#### [Aim]
In the rows below, swap "Identify" for "Locate" and rewrite the lines with everything else unchanged, leaving out the pictures.

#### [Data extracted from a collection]
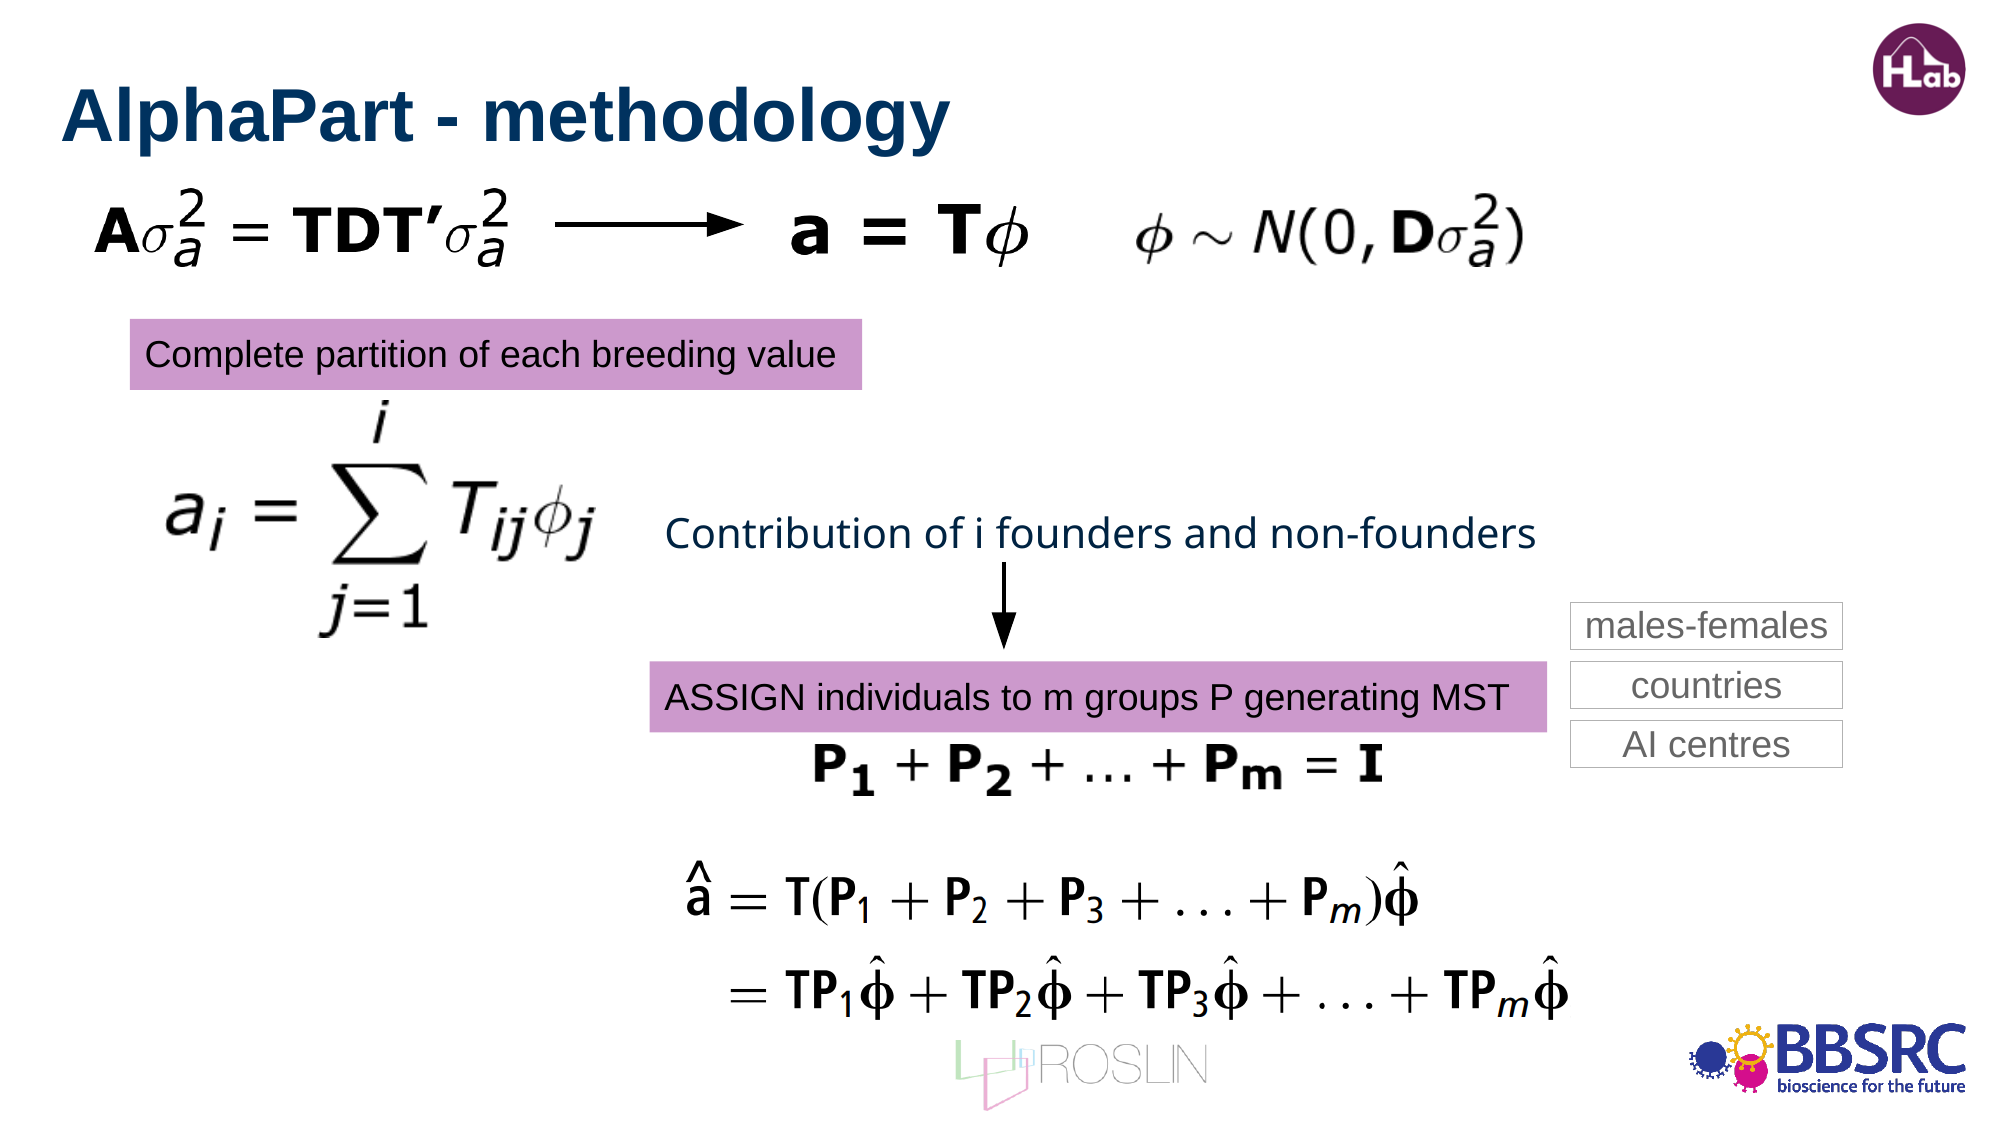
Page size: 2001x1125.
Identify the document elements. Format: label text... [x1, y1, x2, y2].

text_box countries [1570, 661, 1843, 709]
picture [165, 400, 596, 638]
picture [814, 744, 1382, 796]
text_box Contribution of i founders and non-founders [649, 496, 1619, 562]
text_box AlphaPart - methodology [46, 59, 1926, 166]
text_box males-females [1570, 602, 1843, 650]
text_box ASSIGN individuals to m groups P generating MST [649, 661, 1548, 733]
text_box AI centres [1570, 720, 1843, 768]
picture [1687, 1020, 1966, 1099]
picture [94, 188, 508, 267]
picture [791, 204, 1028, 267]
picture [1872, 21, 1966, 116]
picture [673, 841, 1571, 1125]
picture [1136, 192, 1524, 267]
text_box Complete partition of each breeding value [129, 318, 863, 390]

#### [Worked answer]
Page size: 2001x1125.
Locate the document elements. Format: label text... [x1, y1, x2, y2].

text_box countries [1570, 661, 1843, 709]
picture [165, 400, 596, 638]
picture [814, 744, 1382, 796]
text_box Contribution of i founders and non-founders [649, 496, 1619, 562]
text_box AlphaPart - methodology [46, 59, 1926, 166]
text_box males-females [1570, 602, 1843, 650]
text_box ASSIGN individuals to m groups P generating MST [649, 661, 1548, 733]
text_box AI centres [1570, 720, 1843, 768]
picture [1687, 1020, 1966, 1099]
picture [94, 188, 508, 267]
picture [791, 204, 1028, 267]
picture [1872, 21, 1966, 116]
picture [673, 841, 1571, 1125]
picture [1136, 192, 1524, 267]
text_box Complete partition of each breeding value [129, 318, 863, 390]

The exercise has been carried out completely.